-- Task to carry out --
Output everything in the records from the line containing "common name: Black-throated laughingthrush" down to the final line, both ends included, with every character unchanged.

-- Data lines --
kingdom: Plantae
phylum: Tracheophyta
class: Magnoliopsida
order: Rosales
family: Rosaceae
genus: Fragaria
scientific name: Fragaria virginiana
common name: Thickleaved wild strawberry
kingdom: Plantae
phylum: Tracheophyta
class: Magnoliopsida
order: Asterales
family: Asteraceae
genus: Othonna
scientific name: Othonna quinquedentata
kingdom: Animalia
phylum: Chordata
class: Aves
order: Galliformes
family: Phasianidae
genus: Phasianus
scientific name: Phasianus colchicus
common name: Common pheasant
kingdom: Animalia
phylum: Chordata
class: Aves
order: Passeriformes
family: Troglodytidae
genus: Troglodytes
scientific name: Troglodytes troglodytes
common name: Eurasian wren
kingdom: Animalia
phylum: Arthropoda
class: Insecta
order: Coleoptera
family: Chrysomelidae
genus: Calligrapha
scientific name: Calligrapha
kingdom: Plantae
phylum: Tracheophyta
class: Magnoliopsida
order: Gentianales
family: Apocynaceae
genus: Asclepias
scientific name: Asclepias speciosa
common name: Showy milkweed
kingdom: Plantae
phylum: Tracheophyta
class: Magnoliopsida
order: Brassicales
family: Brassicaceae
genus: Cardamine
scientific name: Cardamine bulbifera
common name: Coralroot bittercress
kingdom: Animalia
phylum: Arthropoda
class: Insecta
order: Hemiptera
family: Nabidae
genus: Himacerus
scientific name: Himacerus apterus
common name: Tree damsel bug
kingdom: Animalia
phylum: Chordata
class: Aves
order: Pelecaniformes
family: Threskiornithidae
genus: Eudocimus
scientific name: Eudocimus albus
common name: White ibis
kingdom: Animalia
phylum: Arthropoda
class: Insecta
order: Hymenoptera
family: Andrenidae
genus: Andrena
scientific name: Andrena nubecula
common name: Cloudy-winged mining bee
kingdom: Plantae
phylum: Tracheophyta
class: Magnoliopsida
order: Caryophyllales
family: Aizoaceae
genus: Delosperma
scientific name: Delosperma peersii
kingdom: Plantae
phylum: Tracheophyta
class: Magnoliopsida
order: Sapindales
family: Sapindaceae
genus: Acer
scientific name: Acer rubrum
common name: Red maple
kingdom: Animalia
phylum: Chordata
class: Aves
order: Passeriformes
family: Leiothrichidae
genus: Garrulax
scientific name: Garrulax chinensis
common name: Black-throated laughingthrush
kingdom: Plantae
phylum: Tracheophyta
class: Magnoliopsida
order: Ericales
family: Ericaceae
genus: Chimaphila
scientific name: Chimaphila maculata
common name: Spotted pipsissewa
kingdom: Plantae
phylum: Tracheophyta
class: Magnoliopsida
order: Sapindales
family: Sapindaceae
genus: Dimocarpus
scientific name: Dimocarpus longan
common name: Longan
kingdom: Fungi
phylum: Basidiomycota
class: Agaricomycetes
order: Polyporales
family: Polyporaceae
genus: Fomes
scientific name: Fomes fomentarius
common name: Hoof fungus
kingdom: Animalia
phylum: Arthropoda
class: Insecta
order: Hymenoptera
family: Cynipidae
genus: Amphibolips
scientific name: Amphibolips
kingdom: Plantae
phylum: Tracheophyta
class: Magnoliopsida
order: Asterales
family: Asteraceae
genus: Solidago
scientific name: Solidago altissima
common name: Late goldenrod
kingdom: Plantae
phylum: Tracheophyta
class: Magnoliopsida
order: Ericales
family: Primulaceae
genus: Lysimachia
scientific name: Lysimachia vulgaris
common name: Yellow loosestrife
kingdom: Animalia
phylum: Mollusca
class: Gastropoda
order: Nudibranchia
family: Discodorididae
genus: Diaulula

-- Solution --
common name: Black-throated laughingthrush
kingdom: Plantae
phylum: Tracheophyta
class: Magnoliopsida
order: Ericales
family: Ericaceae
genus: Chimaphila
scientific name: Chimaphila maculata
common name: Spotted pipsissewa
kingdom: Plantae
phylum: Tracheophyta
class: Magnoliopsida
order: Sapindales
family: Sapindaceae
genus: Dimocarpus
scientific name: Dimocarpus longan
common name: Longan
kingdom: Fungi
phylum: Basidiomycota
class: Agaricomycetes
order: Polyporales
family: Polyporaceae
genus: Fomes
scientific name: Fomes fomentarius
common name: Hoof fungus
kingdom: Animalia
phylum: Arthropoda
class: Insecta
order: Hymenoptera
family: Cynipidae
genus: Amphibolips
scientific name: Amphibolips
kingdom: Plantae
phylum: Tracheophyta
class: Magnoliopsida
order: Asterales
family: Asteraceae
genus: Solidago
scientific name: Solidago altissima
common name: Late goldenrod
kingdom: Plantae
phylum: Tracheophyta
class: Magnoliopsida
order: Ericales
family: Primulaceae
genus: Lysimachia
scientific name: Lysimachia vulgaris
common name: Yellow loosestrife
kingdom: Animalia
phylum: Mollusca
class: Gastropoda
order: Nudibranchia
family: Discodorididae
genus: Diaulula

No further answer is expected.